UPDATE: The first footnote in Judge Ericksen’s opinion notes that “the FTC and Minnesota began their closing argument by disclaiming the notion that these cases were ‘about unhappiness about the high price of Indocin.’  Nevertheless, the FTC and Minnesota cited in their post-trial response a press release issued by the FTC to announce the action’s commencement.  The press release asserts that the acquisition of NeoProfen resulted in the increase of Indocin IV’s price by almost 1300%; characterizes the prices charged by Lundbeck as ‘artificially high;’ and notes one commissioner’s view that Lundbeck’s ‘profiteering on the backs of critically ill premature babies is not only immoral, it is illegal.”
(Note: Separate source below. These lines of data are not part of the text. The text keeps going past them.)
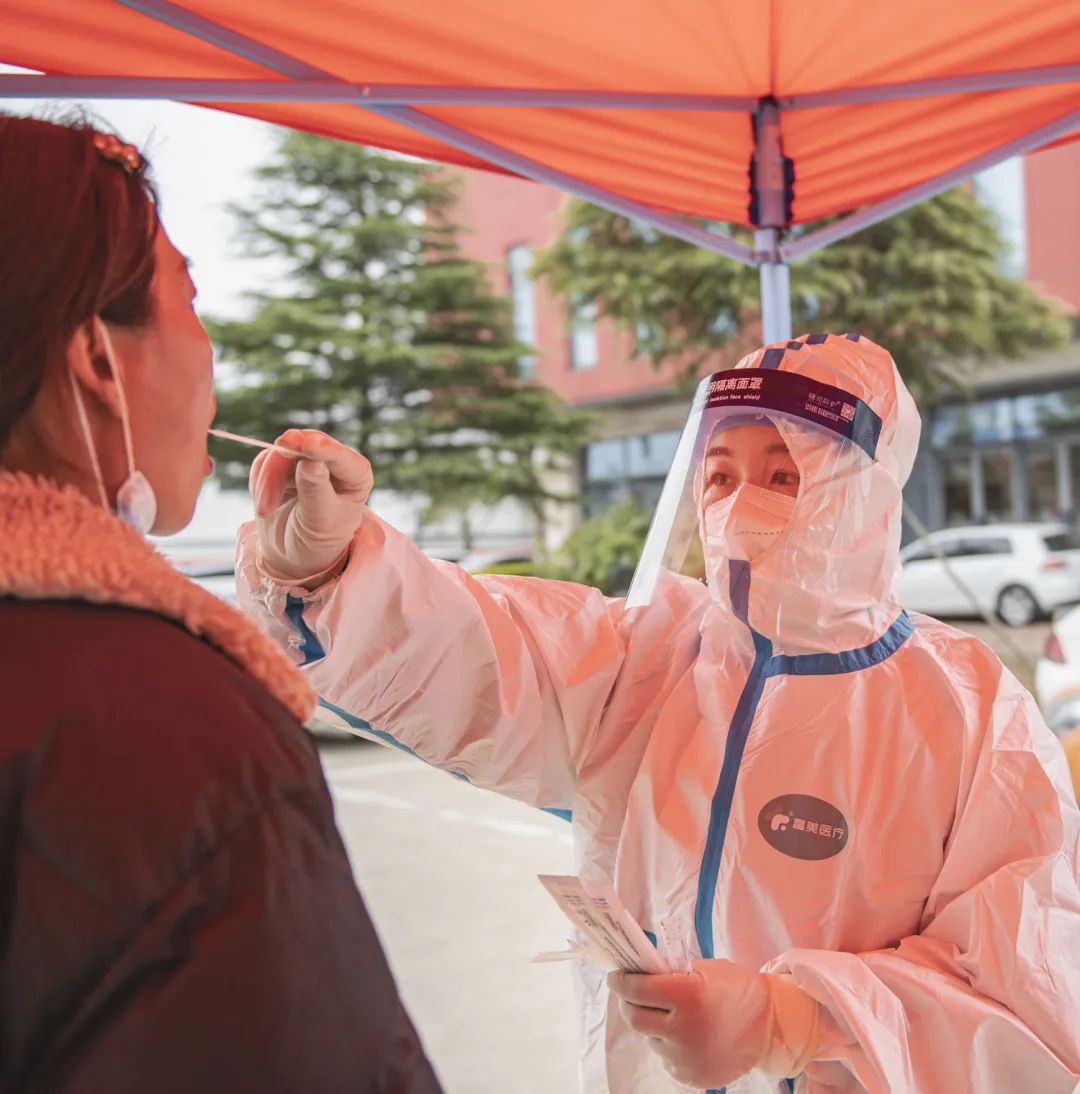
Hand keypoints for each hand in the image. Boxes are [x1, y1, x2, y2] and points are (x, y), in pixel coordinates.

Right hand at [250, 429, 373, 587]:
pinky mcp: (282, 464)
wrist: (293, 555)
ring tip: (265, 511)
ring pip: (279, 453)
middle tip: (265, 491)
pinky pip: (263, 462)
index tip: (306, 445)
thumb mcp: (320, 521)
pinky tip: (266, 504)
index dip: (323, 448)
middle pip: (305, 445)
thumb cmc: (317, 541)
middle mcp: (334, 462)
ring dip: (267, 482)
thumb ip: (315, 490)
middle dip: (280, 468)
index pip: (340, 455)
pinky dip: (259, 483)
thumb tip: (309, 459)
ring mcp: (306, 459)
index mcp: (356, 475)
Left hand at [608, 959, 819, 1088]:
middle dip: (629, 1004)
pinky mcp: (691, 1077)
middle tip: (632, 994)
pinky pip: (666, 1059)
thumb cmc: (735, 989)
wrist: (769, 1027)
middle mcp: (684, 1029)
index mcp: (688, 995)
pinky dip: (668, 1045)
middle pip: (635, 1018)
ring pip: (650, 1039)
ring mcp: (687, 1058)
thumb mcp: (704, 969)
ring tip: (671, 1016)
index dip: (621, 982)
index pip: (637, 989)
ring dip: (653, 1026)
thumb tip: (637, 972)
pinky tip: (684, 1035)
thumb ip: (669, 972)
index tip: (616, 977)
The morality line belongs to Chairman Leibowitz.  These cases certainly would be less complicated if they were easy enough to cast them accurately by assigning positions that are pro and anti- the health of premature babies.  Though I suspect that line renders it fair game to ask what the Chairman might think about the morality of antitrust policy that reduces the incentive to innovate new drugs for premature babies or other conditions.  Judge Ericksen also singles out the press release, which takes a similar heartstring-tugging approach:

Because there are no other drugs available to treat patent ductus arteriosus, hospitals treating babies with this critical condition have no choice but to pay Ovation’s monopoly price. And ultimately, the artificially high prices paid by hospitals are passed on to families, government programs such as Medicaid, and other public and private purchasers.

My critique of the FTC enforcement theory in Ovation is here; though it should be noted that Judge Ericksen’s opinion turns on market definition.

The FTC has not yet issued a new press release.  Not even a webcast.